## Written tasks:
1. Can you quote the RowLocation thread word for word, starting with "So even in read-uncommitted" and going on through "right track."?
2. Which people are named in the RowLocation thread?
3. Carry on the RowLocation thread from the end of its final sentence.

## Extract:
........
Then (before doing commit) I called on another connection:

T2: call SYSCS_UTIL.SYSCS_COMPRESS_TABLE("APP", "TESTTABLE", 0)
T2: Got exception:The exception 'SQL Exception: A lock could not be 
obtained within the time requested' was thrown while evaluating an 
expression.

So even in read-uncommitted mode, a lock intent level lock on the table 
is set (good), and it seems to be held until I close the resultset or 
commit the transaction T1.

The problem I then see is for cursors that are held over commit 
(ResultSet.HOLD_CURSORS_OVER_COMMIT). Maybe we should not support it for 
scrollable updatable resultsets.

Anyway , we would really appreciate to get some comments on the 
specification Dag sent out two days ago, to ensure that we are on the 
right track.

Thanks

-- Andreas

Mike Matrigali wrote:
> Assuming row is not deleted, the question can only be answered
> knowing the isolation level.  Basically the RowLocation can only
> be counted on while a lock intent level lock is held on the table.
> Intent table locks may be released as soon as a statement is
> completed, or may be held to end of transaction depending on
> the type of statement and type of isolation level.
> 
> The thing that may move an existing row in a heap are the compress
> table system procedures.
> 
> If a row is deleted then there are other factors.
> 
> Rick Hillegas wrote:
> 
>> Hello Store experts,
>>
>> How long is a RowLocation in a Heap good for? Provided that the row is 
>> not deleted, can you count on its RowLocation reliably identifying the 
>> row for the duration of a Statement, a Transaction, a Connection? 
>> Forever?
>>
>> Thanks,
>> -Rick
>>
>>
> 


Re: RowLocation lifetime

Posted by Mike Matrigali <mi...@sbcglobal.net>.

Øystein Grøvlen wrote:
>>>>>>"MM" == Mike Matrigali <mi...@sbcglobal.net> writes:
> 
> 
>     MM> Øystein Grøvlen wrote:
> 
>     >>>>>>> "MM" == Mike Matrigali <mi...@sbcglobal.net> writes:
>     >> 
>     >> 
>     MM> It is only stable while some sort of stable table intent lock is held.
>     MM> Rows can move during a compress table operation.
>     >> 
>     >> I understand, when a record is moved to another page, its RecordId
>     >> will change.  Is this the only case where a RecordId will change?  If
>     >> yes, I would think one could solve the problem for insensitive result
>     >> sets by invalidating open result sets when an underlying table is
>     >> compressed.
........
## Data extract:
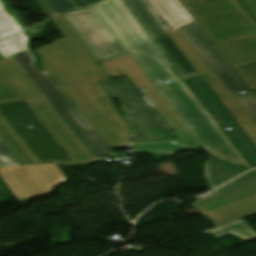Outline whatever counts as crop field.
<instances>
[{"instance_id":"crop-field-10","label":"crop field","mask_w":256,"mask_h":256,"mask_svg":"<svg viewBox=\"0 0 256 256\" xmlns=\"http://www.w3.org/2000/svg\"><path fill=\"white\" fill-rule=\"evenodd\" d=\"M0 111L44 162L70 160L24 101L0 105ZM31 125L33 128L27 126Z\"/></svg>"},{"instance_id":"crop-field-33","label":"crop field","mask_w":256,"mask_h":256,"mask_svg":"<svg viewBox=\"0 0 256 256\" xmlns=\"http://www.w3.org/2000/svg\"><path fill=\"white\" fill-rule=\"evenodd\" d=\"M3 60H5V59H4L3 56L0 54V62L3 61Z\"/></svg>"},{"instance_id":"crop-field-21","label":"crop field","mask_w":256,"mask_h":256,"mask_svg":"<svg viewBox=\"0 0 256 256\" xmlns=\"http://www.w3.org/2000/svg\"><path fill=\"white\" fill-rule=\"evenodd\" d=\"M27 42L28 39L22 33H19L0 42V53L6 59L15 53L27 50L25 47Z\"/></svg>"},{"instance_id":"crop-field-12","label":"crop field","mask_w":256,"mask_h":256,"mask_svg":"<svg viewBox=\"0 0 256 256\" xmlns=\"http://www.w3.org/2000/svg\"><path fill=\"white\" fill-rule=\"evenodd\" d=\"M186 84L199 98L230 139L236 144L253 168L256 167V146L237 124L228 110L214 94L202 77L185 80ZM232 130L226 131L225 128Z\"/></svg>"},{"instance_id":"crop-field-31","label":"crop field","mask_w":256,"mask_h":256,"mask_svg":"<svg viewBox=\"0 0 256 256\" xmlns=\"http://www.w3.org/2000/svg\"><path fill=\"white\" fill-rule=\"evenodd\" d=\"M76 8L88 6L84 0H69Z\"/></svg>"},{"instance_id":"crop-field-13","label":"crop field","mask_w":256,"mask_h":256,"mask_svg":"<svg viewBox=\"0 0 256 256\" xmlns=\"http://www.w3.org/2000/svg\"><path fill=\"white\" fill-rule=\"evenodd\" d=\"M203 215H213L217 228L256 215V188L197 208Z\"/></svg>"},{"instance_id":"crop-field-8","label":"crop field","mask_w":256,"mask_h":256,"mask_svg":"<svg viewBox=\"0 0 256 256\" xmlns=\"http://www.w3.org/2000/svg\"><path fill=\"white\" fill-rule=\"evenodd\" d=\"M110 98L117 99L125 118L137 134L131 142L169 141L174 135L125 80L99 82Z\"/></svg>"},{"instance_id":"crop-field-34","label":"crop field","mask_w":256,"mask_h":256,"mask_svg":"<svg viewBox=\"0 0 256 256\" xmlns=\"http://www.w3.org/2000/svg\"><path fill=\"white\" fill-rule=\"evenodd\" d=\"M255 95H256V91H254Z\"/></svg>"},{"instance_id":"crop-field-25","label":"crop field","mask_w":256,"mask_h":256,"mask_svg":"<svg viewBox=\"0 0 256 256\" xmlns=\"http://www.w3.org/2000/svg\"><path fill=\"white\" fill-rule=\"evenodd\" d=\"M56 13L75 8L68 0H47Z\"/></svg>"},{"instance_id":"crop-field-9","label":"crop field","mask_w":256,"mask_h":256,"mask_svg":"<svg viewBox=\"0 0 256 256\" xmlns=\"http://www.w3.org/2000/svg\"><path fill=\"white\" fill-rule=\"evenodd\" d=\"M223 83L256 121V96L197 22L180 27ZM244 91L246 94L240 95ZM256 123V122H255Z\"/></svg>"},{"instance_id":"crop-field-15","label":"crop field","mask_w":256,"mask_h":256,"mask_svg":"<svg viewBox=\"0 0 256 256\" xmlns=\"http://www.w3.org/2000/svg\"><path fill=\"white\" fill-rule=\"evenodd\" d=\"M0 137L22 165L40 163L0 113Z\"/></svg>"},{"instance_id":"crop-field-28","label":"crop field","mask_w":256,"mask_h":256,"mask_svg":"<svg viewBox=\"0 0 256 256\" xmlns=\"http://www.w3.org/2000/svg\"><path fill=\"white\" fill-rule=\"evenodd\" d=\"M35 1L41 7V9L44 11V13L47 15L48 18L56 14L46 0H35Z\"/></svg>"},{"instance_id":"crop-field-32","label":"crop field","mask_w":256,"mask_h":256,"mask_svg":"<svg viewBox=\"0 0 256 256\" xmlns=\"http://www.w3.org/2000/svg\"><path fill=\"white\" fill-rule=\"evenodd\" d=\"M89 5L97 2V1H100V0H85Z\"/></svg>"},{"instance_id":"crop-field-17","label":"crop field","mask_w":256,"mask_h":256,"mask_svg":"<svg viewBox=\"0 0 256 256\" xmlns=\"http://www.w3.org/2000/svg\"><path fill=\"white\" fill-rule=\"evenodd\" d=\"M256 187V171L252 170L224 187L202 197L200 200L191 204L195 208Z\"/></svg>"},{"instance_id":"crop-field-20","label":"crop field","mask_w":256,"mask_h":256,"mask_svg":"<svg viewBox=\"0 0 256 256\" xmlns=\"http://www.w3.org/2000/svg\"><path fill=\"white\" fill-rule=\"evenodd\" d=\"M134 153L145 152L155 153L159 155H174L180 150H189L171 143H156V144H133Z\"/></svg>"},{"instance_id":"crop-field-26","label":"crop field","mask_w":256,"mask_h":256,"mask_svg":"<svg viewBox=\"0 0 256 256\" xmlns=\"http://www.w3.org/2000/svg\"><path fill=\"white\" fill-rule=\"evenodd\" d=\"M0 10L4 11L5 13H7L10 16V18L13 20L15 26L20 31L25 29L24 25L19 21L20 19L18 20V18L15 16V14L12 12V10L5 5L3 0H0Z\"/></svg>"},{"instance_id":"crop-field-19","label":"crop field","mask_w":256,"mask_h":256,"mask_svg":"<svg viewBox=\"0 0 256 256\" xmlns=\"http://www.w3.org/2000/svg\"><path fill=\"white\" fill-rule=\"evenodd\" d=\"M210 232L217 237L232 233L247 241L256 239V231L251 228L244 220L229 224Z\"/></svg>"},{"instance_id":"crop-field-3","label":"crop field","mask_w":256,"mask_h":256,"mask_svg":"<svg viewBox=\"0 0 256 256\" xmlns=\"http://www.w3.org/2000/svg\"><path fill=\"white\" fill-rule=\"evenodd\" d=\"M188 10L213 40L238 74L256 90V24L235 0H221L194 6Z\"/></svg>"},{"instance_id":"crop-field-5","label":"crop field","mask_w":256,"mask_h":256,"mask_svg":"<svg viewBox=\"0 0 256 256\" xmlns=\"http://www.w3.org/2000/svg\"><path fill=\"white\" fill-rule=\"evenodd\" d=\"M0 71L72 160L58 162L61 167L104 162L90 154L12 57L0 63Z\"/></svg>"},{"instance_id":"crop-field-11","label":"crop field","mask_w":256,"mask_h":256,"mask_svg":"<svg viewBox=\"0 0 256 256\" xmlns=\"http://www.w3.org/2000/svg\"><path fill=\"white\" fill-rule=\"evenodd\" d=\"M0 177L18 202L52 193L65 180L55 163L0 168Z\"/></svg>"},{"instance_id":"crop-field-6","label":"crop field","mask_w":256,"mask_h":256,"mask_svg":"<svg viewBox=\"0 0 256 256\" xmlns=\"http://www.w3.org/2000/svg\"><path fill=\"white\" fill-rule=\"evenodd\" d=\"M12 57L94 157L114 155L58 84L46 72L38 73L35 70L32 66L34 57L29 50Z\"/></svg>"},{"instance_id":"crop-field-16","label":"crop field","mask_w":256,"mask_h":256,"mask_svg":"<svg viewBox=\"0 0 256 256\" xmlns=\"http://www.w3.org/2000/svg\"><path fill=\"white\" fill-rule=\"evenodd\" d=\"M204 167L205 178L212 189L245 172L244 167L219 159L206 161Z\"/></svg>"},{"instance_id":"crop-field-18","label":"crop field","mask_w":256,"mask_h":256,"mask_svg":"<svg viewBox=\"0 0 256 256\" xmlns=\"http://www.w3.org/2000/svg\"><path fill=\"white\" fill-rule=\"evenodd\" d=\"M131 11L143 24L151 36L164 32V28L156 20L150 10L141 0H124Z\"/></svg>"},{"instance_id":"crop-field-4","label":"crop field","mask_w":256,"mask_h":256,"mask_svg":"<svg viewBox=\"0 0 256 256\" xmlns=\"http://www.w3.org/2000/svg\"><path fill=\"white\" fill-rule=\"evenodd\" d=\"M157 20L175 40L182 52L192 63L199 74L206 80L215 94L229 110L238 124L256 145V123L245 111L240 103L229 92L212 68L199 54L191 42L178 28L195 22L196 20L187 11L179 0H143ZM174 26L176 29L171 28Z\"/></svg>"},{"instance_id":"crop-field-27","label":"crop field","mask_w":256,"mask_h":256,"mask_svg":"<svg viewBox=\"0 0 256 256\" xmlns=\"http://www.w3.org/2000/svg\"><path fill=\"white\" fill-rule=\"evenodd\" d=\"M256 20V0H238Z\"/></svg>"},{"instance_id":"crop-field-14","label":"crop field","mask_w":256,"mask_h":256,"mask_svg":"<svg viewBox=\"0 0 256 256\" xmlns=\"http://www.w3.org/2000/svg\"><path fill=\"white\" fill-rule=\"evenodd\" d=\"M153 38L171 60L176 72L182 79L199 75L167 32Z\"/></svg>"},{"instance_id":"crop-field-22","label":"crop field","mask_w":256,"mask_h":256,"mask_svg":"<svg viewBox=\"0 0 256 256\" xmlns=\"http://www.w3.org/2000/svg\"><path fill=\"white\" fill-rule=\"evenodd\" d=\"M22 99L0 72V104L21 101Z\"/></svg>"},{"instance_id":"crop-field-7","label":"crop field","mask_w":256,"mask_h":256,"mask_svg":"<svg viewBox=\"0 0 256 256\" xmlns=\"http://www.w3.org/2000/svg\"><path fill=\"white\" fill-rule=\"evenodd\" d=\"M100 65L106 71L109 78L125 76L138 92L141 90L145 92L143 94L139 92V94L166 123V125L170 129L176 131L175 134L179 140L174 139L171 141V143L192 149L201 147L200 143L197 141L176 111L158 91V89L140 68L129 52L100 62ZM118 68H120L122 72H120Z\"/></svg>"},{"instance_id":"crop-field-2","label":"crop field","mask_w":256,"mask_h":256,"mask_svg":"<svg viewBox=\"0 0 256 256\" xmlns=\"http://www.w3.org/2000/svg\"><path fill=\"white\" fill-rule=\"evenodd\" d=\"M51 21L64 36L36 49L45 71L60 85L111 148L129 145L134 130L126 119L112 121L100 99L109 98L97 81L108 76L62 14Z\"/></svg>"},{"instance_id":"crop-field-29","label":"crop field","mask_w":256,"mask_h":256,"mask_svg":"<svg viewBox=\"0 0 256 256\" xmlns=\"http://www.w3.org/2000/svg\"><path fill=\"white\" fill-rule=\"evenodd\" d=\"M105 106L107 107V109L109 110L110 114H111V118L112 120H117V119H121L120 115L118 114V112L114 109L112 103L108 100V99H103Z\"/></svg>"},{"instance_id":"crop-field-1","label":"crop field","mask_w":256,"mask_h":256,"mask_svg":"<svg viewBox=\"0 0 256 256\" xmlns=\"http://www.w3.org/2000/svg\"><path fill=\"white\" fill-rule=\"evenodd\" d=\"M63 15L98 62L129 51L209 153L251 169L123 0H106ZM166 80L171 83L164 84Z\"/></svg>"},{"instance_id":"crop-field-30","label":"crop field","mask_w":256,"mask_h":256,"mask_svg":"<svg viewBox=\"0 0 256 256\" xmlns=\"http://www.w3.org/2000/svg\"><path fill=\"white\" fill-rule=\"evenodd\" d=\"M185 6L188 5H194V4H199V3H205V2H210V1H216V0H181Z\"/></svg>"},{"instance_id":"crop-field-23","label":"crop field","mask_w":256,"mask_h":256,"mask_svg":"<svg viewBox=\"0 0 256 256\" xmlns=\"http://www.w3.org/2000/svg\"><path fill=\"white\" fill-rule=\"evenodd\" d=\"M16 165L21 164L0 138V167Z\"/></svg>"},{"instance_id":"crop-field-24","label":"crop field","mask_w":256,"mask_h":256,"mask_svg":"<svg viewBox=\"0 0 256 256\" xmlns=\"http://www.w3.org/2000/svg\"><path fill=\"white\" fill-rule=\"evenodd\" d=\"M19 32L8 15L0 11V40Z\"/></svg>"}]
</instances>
........
## Outputs in order:
1.
So even in read-uncommitted mode, a lock intent level lock on the table 
is set (good), and it seems to be held until I close the resultset or 
commit the transaction T1.

The problem I then see is for cursors that are held over commit 
(ResultSet.HOLD_CURSORS_OVER_COMMIT). Maybe we should not support it for 
scrollable updatable resultsets.

Anyway , we would really appreciate to get some comments on the 
specification Dag sent out two days ago, to ensure that we are on the 
right track.

2. Andreas, Dag, Mike Matrigali, Rick Hillegas, Øystein Grøvlen

3.
>     >> 
>     >> Some questions to how compression works:
>     >> - Will RecordIds ever be reused or will the sequence number continue to
>     >> increase?
>     MM> Derby now supports 2 different compression techniques, basically one
>     MM> offline and one online.
> 
>     MM> SYSCS_UTIL.SYSCS_COMPRESS_TABLE() basically copies all rows from one
>     MM> table to another, so recordId's may be reused.  This requires table
>     MM> level locking and so is effectively offline.
> 
> Do not the new version of the table get a new container key?  If yes,
> I would think that recordId's are not reused since container key is
> part of the record id.

That is an interesting point.  I think the correct answer depends on how 
one is using the row location.  Currently the on disk format of the only 
current implementation of a row location is done by HeapRowLocation and 
it only stores a page and record number.  While logically the record id
includes it's container, the current usage only requires the page and
record id.  This was a significant space savings in indexes, but does
restrict all rows in a given index to point to a single container - not
a problem with current implementation.  The in-memory versions of
HeapRowLocation do associate each with a single container for locking.
> 
> 
>     MM> SYSCS_UTIL.SYSCS_INPLACE_COMPRESS_TABLE() moves records within the
>     MM> same table, and will not reuse RecordId's, but a given record can
>     MM> definitely change RecordId.  This requires row locks
>     MM> for purged/moved rows for most of it's work.  Giving back space to
>     MM> OS requires short time table level lock.
> 
> Good, I was not aware that there was an online version of compress.
> 
>     >> - How do you ensure that the old RecordIds are not encountered
>     >> during recovery?  Does the compression include a checkpoint?
>     MM> Neither really does anything special to stop old recordId's from
>     MM> being encountered during recovery.   With offline redo recovery of
>     MM> old table is basically a drop table so either the table is there
>     MM> and we drop it again, or the table is already dropped and we do
>     MM> nothing.  In online it is the normal case of redo or a record delete
>     MM> or a record purge, in either case redo will either see a version of
>     MM> the page where it can redo the delete or purge or it will see from
>     MM> the version of the page that there is no work to do.
> 


Re: RowLocation lifetime

Posted by Øystein Grøvlen <Oy...@Sun.COM>.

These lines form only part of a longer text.